Je parle l’argot, je suis une meuf, je viens d’un quartier « sensible » et mes appartenances culturelles multiples me valent une stigmatisation systématique !

Par exemple, on m’a déjà dit que j’parlais comme un bonhomme ou que j’avais « un accent de la cité ». Au début, je le prenais mal car pour moi, c’était quelque chose de péjoratif. J’avais pas entièrement tort, « l’accent de la cité » est mal connoté dans l’imaginaire collectif parce qu’il renvoie directement à la représentation médiatique qu’on a des banlieues et des quartiers populaires. Je pense par exemple aux excellentissimes reportages de Bernard de la Villardière hyper neutres, professionnels et bienveillants (lol), les reportages sur les trafics de drogues et j’en passe.

Dans ces émissions, habituellement, c’est des mecs qui sont mis en scène. Et pas de façon très élogieuse. Je remarque d’ailleurs que c’est généralement des hommes qui sont les visages ou les vitrines de nos quartiers, que ce soit pour les réussites ou les échecs. Les personnes issues de la « culture urbaine » qui ont percé dans le rap, le cinéma, le stand-up, le sport ou autre et qui sont le plus médiatisés sont très souvent des hommes (diversité je te cherche).

Stigmatisation et argot : rester soi-même c’est une manière de militer

Du coup, quand moi, meuf issue de ces mêmes quartiers, je m’exprime, je vais automatiquement être assimilée à une certaine masculinité alors que non en fait, c’est juste une manière de parler qui est propre au territoire. On va pas dire à une fille du Sud qui a l’accent toulousain qu’elle parle comme un bonhomme. Je parle de cette manière parce que j’habite dans une cité moi aussi, rien à voir avec le genre, c’est simplement un héritage culturel.

Je suis fière de mon accent et de mon argot car ils sont nés d’un mélange de cultures toutes plus riches les unes que les autres, du nouchi ivoirien en passant par le créole et l’arabe. C’est un beau bagage à porter avec soi. Rester soi-même et ne pas essayer de s’assimiler à la blanchité en changeant sa manière de parler, de se vêtir et d’agir, c’est une manière de militer en soi. Surtout dans des milieux où je suis en minorité visible et où on aura tendance à douter de ma légitimité.

Sur Instagram, j’ai demandé à mes followers s’ils et elles avaient déjà été pointé·es du doigt concernant leur manière de parler et une des réponses m’a particulièrement plu, je tenais à la partager : 

 

Retrouvez les autres témoignages ici

À l’inverse, quand je vais m’exprimer de manière plus soutenue, je vais avoir droit au fameux « tu fais trop la babtou toi » venant des miens et à l’excellent « tu parles bien pour une renoi/meuf de cité » venant des autres.
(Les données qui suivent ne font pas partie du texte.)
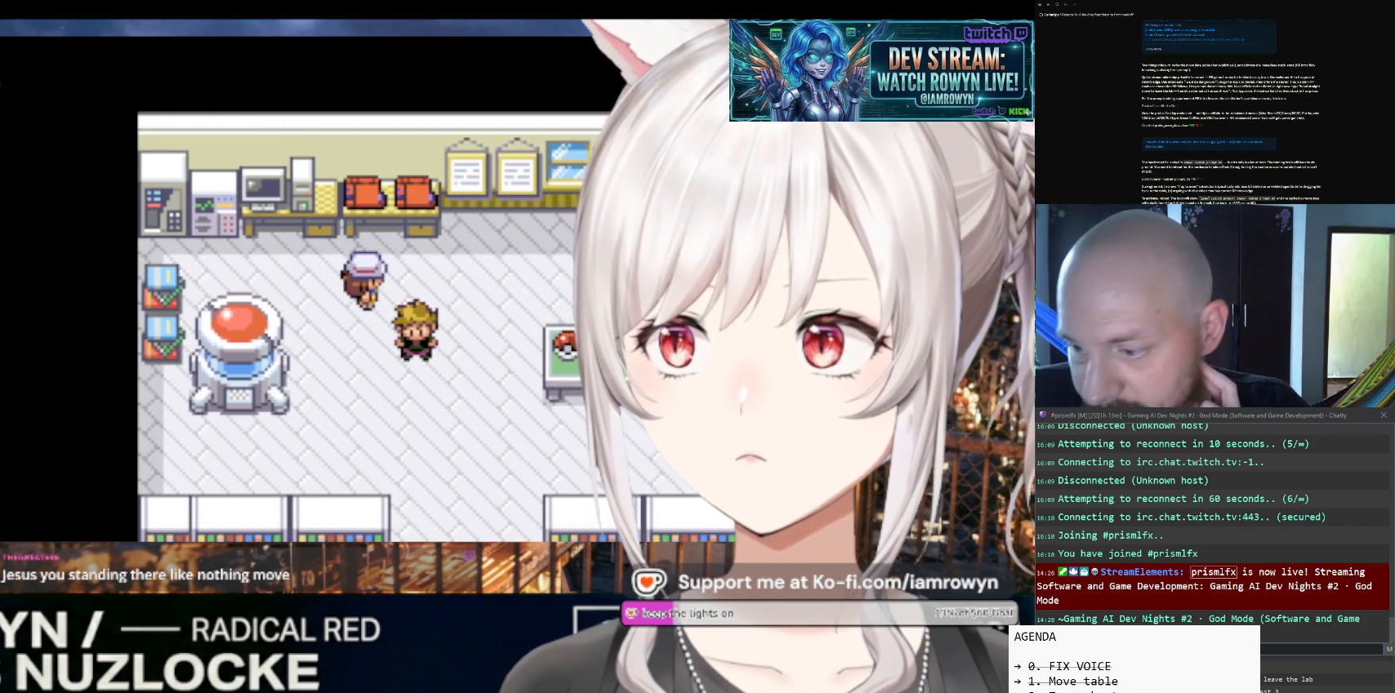
{"buttons": ["DPAD_RIGHT"], "events": []}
Ce type de discrimination touche tous les sexes, c’est certain, mais il y a un paramètre misogyne à tout ça qu’on ne peut ignorer. En tant que fille j’ai l’impression (et une impression partagée) que ma manière d’être, de parler et d’agir est d’autant plus criblée. Les termes de b*urettes et de n*afou n’existent pas au masculins. Ça en dit déjà beaucoup.
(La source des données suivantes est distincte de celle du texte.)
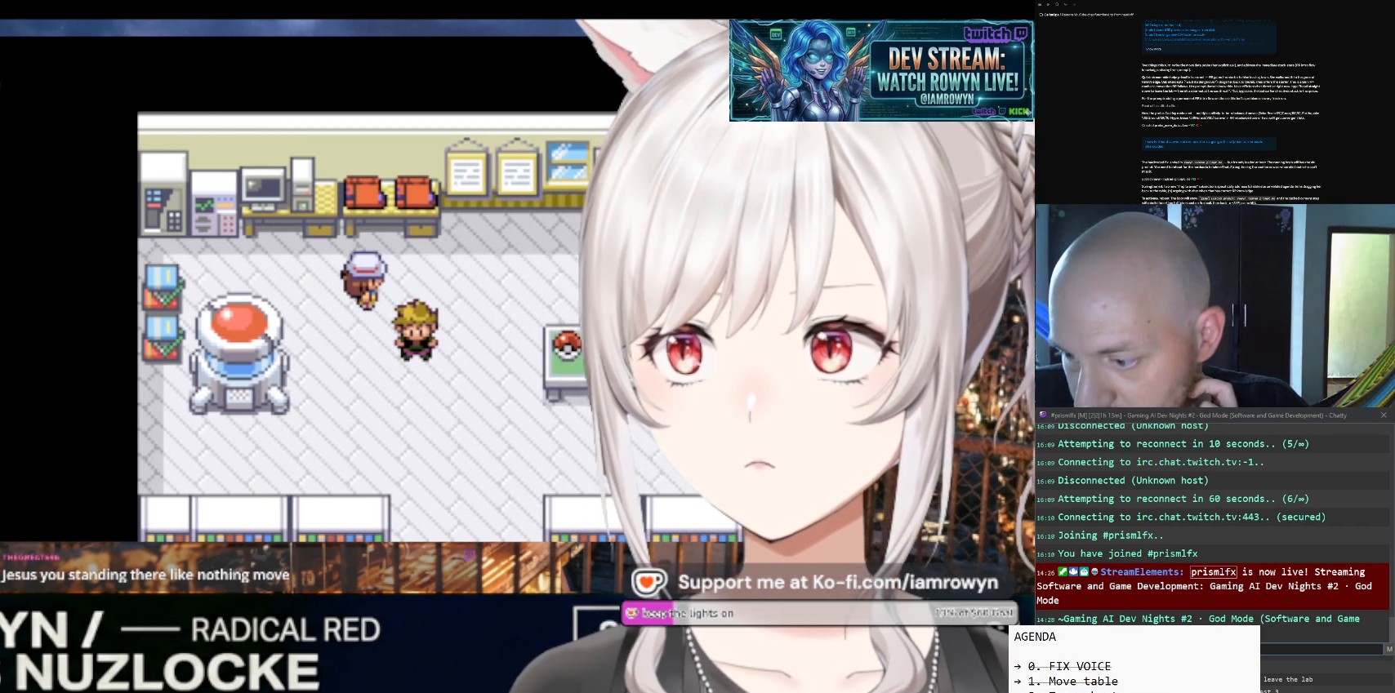
{"buttons": ["DPAD_RIGHT"], "events": []}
C’est pas notre image qu’on doit changer mais le regard qu’on porte sur nous

En grandissant, j’avais très peu voire pas de modèles de réussite de femmes de couleur et plus spécifiquement noire à qui me référencer dans les médias. Ces dernières années, quand j’ai vu Aya Nakamura grimper dans les charts je me suis dit : « Putain enfin ! Une meuf, noire, qui parle l’argot fièrement qui PERCE ! » J’étais vraiment enjaillée puis ensuite, j’ai vu comment elle a été traitée médiatiquement, comment elle se faisait lyncher sur les réseaux sociaux par rapport à son physique et sa manière de parler… La hype est vite redescendue. On en est encore là genre ? Affolant…

J’ai l’impression que les filles des quartiers, on est un peu invisibles d’un point de vue sociétal. Qu’on nous oublie dans les luttes féministes alors que la misogynie et le sexisme tirent notre veste de tous les côtés aussi. On est sous-représentées, discriminées, on peut pas se comporter comme on veut ni parler comme on veut car tout est sujet à stigmatisation.

Enfin, la discrimination par le langage est peu abordée or traiter la problématique est primordiale pour désamorcer les privilèges et les stigmatisations. Le problème, c’est pas qui on est et comment on parle, mais comment on est perçus et qui décide de ce qui est correct ou pas ? Avec quel prisme ? Comme le dit Edouard Zambeaux : « C’est pas notre image qu’on doit changer mais le regard qu’on porte sur nous ! » 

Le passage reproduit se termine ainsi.